THE PROBLEM:
From the entries below, output the line with "để nhận tư vấn, thiết kế và báo giá" and each following line up to and including the line with "Przygotowaliśmy dla Ciebie", exactly as written.

TASK DATA:

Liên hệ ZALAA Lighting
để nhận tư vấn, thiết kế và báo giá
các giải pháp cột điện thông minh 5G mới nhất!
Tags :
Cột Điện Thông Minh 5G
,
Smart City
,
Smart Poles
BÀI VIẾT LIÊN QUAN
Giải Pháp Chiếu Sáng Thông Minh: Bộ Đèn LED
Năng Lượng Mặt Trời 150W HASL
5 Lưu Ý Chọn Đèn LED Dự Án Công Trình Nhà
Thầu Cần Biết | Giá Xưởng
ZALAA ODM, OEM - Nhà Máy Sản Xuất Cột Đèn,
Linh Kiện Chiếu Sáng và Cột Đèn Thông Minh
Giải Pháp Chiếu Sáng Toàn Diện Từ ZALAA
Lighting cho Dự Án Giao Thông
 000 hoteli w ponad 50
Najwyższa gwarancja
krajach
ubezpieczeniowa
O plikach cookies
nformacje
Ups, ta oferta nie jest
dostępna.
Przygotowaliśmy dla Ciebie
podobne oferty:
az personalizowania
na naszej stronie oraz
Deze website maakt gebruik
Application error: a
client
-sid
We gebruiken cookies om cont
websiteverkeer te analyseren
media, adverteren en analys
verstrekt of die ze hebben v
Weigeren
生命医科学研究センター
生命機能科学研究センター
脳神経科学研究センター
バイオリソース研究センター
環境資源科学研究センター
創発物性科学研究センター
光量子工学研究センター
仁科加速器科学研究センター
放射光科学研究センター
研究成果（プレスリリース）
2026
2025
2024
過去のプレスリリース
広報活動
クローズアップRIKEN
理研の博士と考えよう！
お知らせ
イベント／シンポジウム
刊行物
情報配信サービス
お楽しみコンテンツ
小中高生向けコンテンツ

==

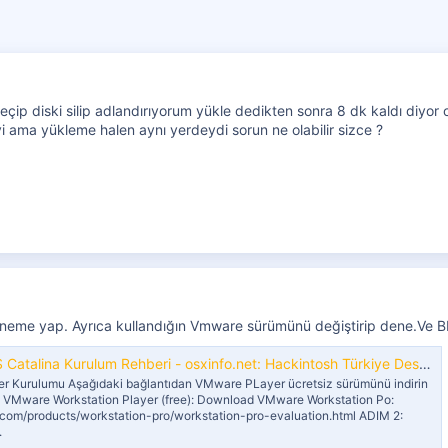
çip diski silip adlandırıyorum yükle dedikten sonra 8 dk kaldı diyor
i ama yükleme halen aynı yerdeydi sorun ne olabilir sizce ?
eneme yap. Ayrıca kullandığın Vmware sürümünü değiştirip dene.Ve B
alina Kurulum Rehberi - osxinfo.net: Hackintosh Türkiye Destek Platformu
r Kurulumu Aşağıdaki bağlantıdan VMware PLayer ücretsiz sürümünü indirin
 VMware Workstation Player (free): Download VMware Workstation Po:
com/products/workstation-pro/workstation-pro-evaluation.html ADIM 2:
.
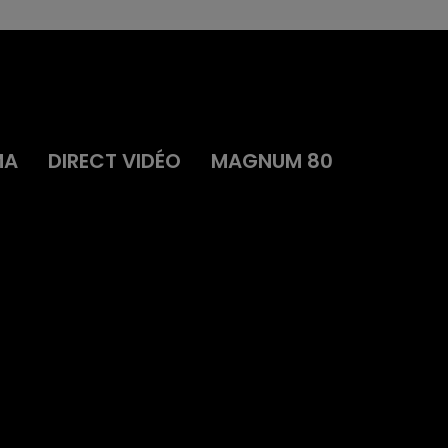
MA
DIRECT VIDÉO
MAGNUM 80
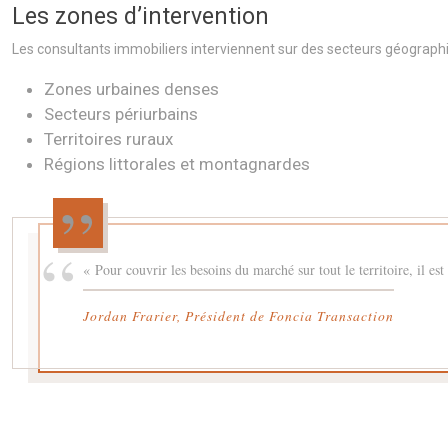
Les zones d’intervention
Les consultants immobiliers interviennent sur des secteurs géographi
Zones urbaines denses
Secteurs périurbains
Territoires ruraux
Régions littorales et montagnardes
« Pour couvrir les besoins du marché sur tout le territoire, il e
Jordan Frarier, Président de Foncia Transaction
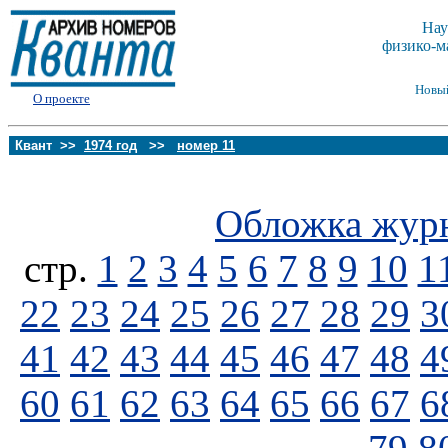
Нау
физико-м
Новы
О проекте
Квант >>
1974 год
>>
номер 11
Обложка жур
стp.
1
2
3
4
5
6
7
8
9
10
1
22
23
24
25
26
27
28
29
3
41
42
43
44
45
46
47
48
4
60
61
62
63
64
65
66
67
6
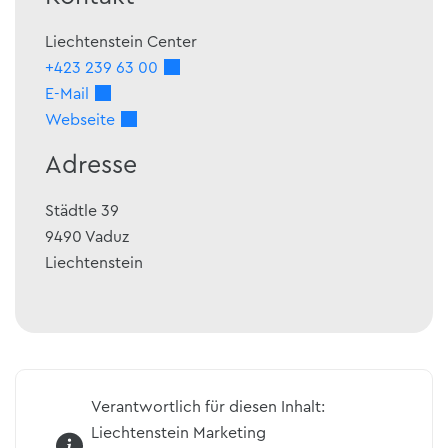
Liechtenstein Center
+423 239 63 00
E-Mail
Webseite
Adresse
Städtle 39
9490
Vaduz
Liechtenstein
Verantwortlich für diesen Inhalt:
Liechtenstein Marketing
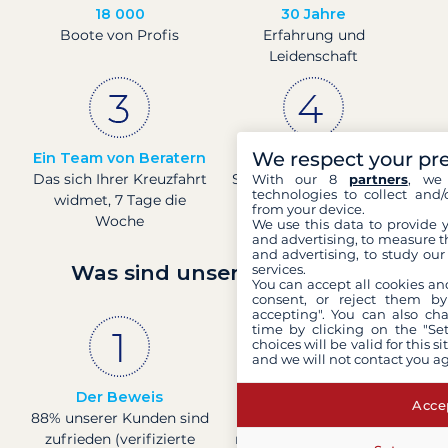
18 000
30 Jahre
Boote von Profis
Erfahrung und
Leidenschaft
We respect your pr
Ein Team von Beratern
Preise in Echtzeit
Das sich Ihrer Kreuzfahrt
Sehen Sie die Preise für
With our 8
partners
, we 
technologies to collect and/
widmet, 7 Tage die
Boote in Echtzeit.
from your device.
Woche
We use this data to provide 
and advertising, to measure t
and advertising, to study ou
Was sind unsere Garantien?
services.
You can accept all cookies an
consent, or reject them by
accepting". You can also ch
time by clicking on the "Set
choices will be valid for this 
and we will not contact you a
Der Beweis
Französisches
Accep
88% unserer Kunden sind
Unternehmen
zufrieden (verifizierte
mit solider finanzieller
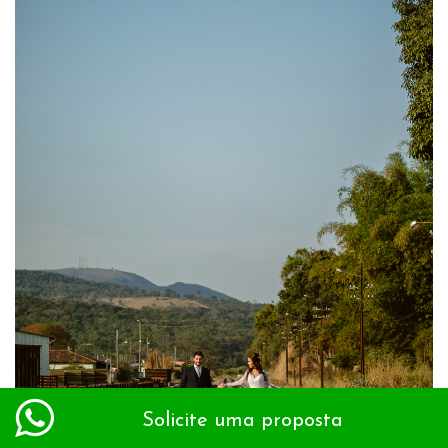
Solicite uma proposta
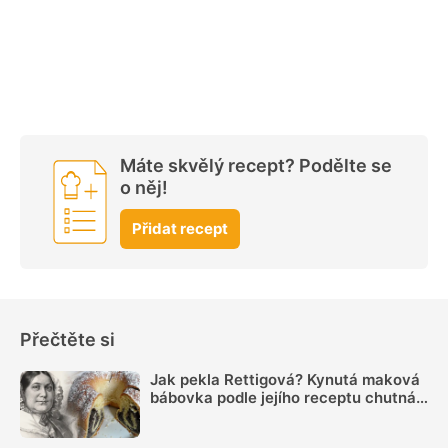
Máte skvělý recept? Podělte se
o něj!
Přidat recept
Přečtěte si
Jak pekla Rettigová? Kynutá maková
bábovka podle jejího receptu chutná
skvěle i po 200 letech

--

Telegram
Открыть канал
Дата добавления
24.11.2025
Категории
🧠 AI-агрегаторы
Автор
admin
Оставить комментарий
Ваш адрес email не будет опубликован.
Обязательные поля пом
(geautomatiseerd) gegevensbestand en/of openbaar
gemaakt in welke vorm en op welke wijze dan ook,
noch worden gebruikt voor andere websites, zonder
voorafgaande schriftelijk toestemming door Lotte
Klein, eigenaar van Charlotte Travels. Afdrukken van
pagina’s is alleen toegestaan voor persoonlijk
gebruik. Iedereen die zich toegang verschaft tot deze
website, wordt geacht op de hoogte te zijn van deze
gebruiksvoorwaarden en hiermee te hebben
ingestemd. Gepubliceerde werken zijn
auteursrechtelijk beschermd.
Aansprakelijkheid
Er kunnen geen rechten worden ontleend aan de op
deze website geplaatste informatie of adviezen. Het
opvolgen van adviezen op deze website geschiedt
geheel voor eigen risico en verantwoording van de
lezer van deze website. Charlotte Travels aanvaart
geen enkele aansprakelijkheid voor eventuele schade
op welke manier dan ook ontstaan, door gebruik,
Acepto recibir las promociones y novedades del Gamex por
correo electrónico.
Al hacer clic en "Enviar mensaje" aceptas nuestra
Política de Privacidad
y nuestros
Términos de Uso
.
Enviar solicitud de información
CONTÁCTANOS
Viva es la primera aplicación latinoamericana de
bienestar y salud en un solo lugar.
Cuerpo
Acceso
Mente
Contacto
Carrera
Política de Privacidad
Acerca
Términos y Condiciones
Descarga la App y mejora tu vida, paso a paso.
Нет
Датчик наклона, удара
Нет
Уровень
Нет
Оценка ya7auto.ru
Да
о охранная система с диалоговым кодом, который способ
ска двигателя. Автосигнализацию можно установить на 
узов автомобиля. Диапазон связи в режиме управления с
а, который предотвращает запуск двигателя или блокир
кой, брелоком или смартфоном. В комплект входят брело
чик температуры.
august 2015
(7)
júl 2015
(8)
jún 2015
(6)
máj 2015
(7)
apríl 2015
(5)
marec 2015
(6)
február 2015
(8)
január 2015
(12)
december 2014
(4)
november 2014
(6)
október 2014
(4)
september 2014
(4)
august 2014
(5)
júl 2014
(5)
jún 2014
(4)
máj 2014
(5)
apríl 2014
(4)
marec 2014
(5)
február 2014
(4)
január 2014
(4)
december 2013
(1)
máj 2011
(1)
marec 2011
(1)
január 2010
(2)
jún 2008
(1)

ANSWER TO THE EXERCISE:
để nhận tư vấn, thiết kế và báo giá
các giải pháp cột điện thông minh 5G mới nhất!
Tags :
Cột Điện Thông Minh 5G
,
Smart City
,
Smart Poles
BÀI VIẾT LIÊN QUAN
Giải Pháp Chiếu Sáng Thông Minh: Bộ Đèn LED
Năng Lượng Mặt Trời 150W HASL
5 Lưu Ý Chọn Đèn LED Dự Án Công Trình Nhà
Thầu Cần Biết | Giá Xưởng
ZALAA ODM, OEM - Nhà Máy Sản Xuất Cột Đèn,
Linh Kiện Chiếu Sáng và Cột Đèn Thông Minh
Giải Pháp Chiếu Sáng Toàn Diện Từ ZALAA
Lighting cho Dự Án Giao Thông
 000 hoteli w ponad 50
Najwyższa gwarancja
krajach
ubezpieczeniowa
O plikach cookies
nformacje
Ups, ta oferta nie jest
dostępna.
Przygotowaliśmy dla Ciebie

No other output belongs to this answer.